The WaveScalar architecture aims to take advantages found in dataflow to achieve more parallelism with less silicon area, along with better performance and scalability than superscalar architecture. The program counter, which is a bottleneck in von Neumann architecture, has been eliminated, and the natural parallelism found in dataflow architecture is combined with fine-grain multi-threading to achieve a linear speedup when used with several processing elements. Instructions are ordered according to the path to be stored in a WaveCache, which is designed for WaveScalar architecture in a tiled fashion. In this architecture, deep speculation is done naturally. To alleviate the cache coherency, directory-based MESI is used.
One novel idea in this architecture is that the WaveCache loads instructions from memory, and assigns them to processing elements instead of processing elements requesting certain instructions to process. Besides, the WaveScalar architecture does not use a register file for intervening accesses, but directly stores the required instructions.
In previous dataflow architectures, even the dynamic ones, the matching of operands was a bottleneck, and reduced the performance. In this architecture, the authors claim that the logic of match and dispatch is the most complex. What impact will it have for the WaveScalar architecture? Will it be a bottleneck, as it was in the past? These things need to be addressed clearly.
The WaveCache for this architecture is designed rather well. The compiler for this architecture is yet to be finished--it is rather tedious work. Will there be a linear speedup with the compiler for this particular architecture? This is yet to be evaluated. A hand-coded version would be naturally optimized. Is it possible to compare the performance of WaveScalar architecture with TRIPS, which takes a similar approach, but with slight variations? There is also a stream processor with clusters of processing elements, which uses local registers and global registers that try to take advantage of the von Neumann model without including dataflow concepts.
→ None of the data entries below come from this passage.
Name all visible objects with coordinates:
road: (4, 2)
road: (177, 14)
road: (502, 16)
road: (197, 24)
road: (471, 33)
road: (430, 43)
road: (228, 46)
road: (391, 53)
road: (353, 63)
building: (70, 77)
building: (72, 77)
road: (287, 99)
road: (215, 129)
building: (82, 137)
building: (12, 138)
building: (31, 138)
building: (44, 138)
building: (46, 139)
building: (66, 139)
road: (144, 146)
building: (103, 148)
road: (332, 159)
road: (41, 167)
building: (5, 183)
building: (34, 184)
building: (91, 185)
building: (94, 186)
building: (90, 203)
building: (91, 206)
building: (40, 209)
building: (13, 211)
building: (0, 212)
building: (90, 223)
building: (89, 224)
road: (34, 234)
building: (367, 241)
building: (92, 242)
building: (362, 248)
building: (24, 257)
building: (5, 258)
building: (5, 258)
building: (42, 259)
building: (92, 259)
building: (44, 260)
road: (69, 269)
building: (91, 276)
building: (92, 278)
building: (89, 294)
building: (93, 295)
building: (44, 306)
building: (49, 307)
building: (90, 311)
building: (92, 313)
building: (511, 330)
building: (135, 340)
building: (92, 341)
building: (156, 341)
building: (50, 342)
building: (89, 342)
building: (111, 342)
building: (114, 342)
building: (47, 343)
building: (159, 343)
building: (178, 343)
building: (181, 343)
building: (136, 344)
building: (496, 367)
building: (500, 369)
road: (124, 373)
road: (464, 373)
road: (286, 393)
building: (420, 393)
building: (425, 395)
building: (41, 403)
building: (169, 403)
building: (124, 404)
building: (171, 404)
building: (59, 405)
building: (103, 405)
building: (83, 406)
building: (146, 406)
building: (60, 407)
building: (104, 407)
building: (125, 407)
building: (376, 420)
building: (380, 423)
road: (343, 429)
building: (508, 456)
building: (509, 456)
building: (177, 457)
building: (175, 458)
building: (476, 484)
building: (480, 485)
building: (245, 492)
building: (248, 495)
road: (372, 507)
Is it possible to compare the performance of the WaveScalar architecture to a stream processor? Since WaveScalar does not include any register file for intervening accesses, will it have a positive or negative impact on the overall performance of this architecture?
The authors try to bring dataflow concepts closer to von Neumann, but with less wire delay, and less silicon that can perform in a single-threaded or multithreaded version better than the superscalar architectures. The paper is rather long; the simple concepts of the von Neumann model and dataflow could have been omitted, since anyone reading this paper should know the basics in both realms.